Michael Chandler has no answers.
At the same time, “Iron” is taking a hands-off approach to the booking of his Conor McGregor fight, which stalled in recent months after “Notorious” failed to meet the requirements set forth by United States Anti-Doping Agency (USADA).
And Chandler won’t be getting any help from promotion president Dana White.
“Conor says one thing, USADA says another,” Chandler told ESPN. “Conor [likes to] publicly be in spats, whether it be Dana here and there, sponsors here and there, people who it doesn’t even make sense for him to be picking fights with, different weight classes, different organizations, all kinds of stuff. It’s all just a big show. I don’t know what the understanding is. I could see it very well being just two clean tests. I have no problem with it being two clean tests. I could care less. If you do two clean tests, sounds to me like you’re clean. At this point, who am I to say what the stipulations are? I’m ready for him to be cleared or at least get that answer. At this point, we don’t have an answer.”

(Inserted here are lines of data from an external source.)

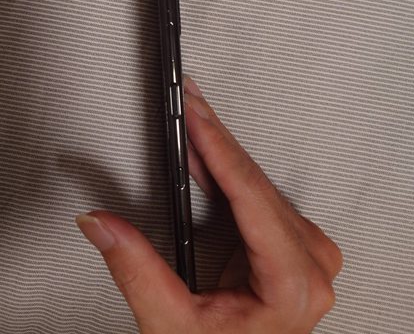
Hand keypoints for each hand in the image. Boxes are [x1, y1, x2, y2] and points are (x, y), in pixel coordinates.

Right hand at [75, 75, 342, 332]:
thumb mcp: (172, 324)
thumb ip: (135, 269)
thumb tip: (102, 223)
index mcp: (292, 284)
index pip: (250, 195)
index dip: (218, 148)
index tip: (197, 116)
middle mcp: (311, 265)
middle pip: (256, 183)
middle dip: (215, 139)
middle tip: (190, 102)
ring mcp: (309, 253)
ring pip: (259, 183)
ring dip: (221, 151)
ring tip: (192, 120)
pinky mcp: (297, 245)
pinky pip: (262, 194)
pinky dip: (229, 172)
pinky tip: (208, 152)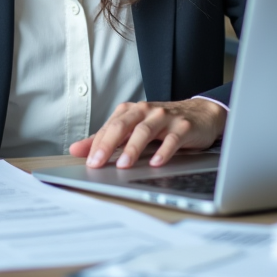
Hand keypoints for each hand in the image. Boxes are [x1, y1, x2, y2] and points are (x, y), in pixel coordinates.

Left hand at [68, 99, 226, 168]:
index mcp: (131, 111)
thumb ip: (106, 138)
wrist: (201, 114)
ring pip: (144, 131)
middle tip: (97, 163)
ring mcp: (165, 118)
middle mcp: (146, 111)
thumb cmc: (163, 123)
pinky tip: (156, 163)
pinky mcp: (183, 127)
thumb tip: (76, 149)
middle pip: (122, 125)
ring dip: (132, 149)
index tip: (87, 161)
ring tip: (123, 165)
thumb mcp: (134, 128)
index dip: (96, 144)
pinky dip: (163, 151)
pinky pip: (172, 139)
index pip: (109, 127)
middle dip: (108, 145)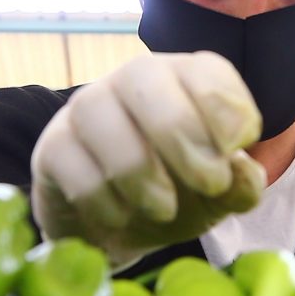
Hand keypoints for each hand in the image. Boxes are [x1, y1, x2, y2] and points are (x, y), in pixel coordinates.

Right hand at [30, 51, 267, 266]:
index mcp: (181, 80)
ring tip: (164, 210)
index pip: (203, 68)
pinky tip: (121, 217)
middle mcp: (130, 82)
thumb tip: (243, 174)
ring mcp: (85, 109)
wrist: (118, 227)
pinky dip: (103, 199)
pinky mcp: (52, 148)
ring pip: (100, 117)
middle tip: (209, 183)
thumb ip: (239, 186)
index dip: (226, 105)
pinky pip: (70, 163)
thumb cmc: (177, 194)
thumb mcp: (218, 196)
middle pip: (144, 75)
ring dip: (140, 171)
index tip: (238, 148)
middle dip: (181, 130)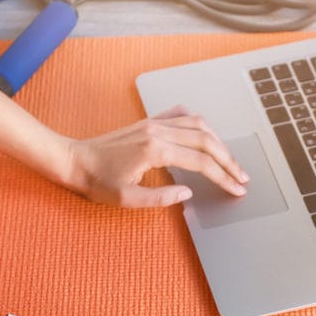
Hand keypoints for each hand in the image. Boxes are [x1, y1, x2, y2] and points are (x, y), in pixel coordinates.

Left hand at [65, 106, 249, 207]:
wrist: (73, 160)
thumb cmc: (96, 182)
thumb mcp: (127, 199)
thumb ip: (161, 198)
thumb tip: (189, 193)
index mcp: (155, 151)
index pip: (201, 163)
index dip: (223, 177)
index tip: (236, 189)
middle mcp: (158, 132)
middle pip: (206, 141)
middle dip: (228, 160)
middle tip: (242, 177)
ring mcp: (154, 123)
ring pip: (198, 125)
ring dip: (219, 142)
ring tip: (230, 160)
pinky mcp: (149, 122)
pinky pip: (181, 115)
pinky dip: (199, 124)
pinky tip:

McGregor, 34, has not competed since breaking his leg against Dustin Poirier at UFC 264 back in summer 2021. “Notorious” was intrigued by the idea of “full immersion” for his combat sports comeback and eventually signed on to coach The Ultimate Fighter (TUF) 31, which is expected to get the Chandler rivalry off and running when it premieres on May 30 on ESPN.

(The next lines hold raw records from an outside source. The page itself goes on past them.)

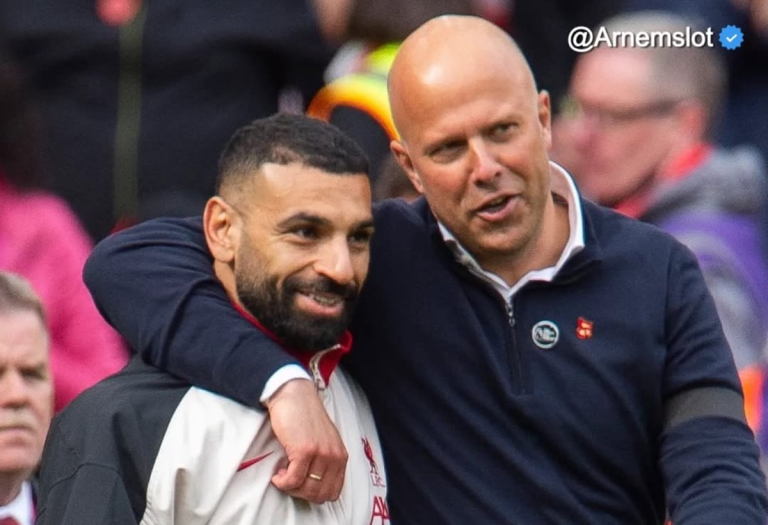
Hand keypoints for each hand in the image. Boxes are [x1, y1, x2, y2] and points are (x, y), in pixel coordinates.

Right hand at [268, 379, 347, 502]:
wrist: (294, 396)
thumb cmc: (305, 417)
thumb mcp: (324, 441)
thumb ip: (325, 461)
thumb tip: (314, 486)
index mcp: (341, 456)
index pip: (333, 492)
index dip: (314, 494)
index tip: (301, 485)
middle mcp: (334, 456)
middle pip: (319, 494)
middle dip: (301, 493)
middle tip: (289, 482)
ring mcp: (321, 454)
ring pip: (306, 490)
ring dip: (290, 488)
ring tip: (283, 475)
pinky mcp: (305, 451)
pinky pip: (293, 480)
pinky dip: (282, 482)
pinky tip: (277, 474)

That said, the season will end long before McGregor makes his UFC comeback, which is now being targeted for “later on this fall or winter at the latest.” The power-punching Irishman will need six months of clean drug testing before USADA can rubber stamp his return, unless “Notorious” somehow scores a special exemption.

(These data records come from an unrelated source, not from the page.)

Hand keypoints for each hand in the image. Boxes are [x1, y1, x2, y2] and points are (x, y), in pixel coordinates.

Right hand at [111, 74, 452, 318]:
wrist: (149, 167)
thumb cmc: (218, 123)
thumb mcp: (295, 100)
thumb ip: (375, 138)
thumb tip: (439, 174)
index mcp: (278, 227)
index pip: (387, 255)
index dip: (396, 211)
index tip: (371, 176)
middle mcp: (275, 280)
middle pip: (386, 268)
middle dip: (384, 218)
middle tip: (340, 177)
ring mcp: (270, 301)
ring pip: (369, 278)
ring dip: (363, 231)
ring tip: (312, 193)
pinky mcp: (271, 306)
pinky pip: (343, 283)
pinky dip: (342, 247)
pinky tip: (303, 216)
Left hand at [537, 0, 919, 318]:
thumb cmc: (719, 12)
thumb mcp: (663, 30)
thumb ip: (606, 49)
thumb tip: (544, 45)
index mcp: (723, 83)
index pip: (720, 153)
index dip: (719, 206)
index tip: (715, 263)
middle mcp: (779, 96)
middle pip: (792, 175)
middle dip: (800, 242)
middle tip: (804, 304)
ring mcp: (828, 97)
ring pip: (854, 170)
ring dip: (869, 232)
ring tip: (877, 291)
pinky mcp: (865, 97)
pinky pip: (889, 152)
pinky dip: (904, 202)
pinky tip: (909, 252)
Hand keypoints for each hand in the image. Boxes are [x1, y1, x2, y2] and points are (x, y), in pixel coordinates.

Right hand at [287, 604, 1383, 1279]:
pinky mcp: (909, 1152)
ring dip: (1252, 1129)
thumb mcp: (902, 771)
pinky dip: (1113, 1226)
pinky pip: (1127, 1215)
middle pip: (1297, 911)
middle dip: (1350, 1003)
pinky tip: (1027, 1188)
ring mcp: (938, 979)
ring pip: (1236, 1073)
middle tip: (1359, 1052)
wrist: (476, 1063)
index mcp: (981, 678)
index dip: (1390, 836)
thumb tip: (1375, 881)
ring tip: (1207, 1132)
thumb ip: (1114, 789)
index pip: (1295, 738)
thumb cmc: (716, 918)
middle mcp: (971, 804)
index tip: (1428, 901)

Chandler believes McGregor is too attached to the rush of competition to stay retired.
“I think Conor, to his core, really is romantic about combat sports, he loves it,” Chandler said. “And I think he’s got an ego the size of Texas. He needs to get back in there and continue to feel that rush, feel the crowd, acting like he’s a god for those 15 minutes, 25 minutes, whatever it may be. So, I think he’s coming back. It sure would be a huge stain on his legacy, leading everybody down a road, making people think that he’s coming back, and then kind of chickening out at the very end and only doing it for the publicity. That, to me, screams insecurity and trying to stay relevant rather than seeing through your commitment.”
We’ll find out later the year ... hopefully.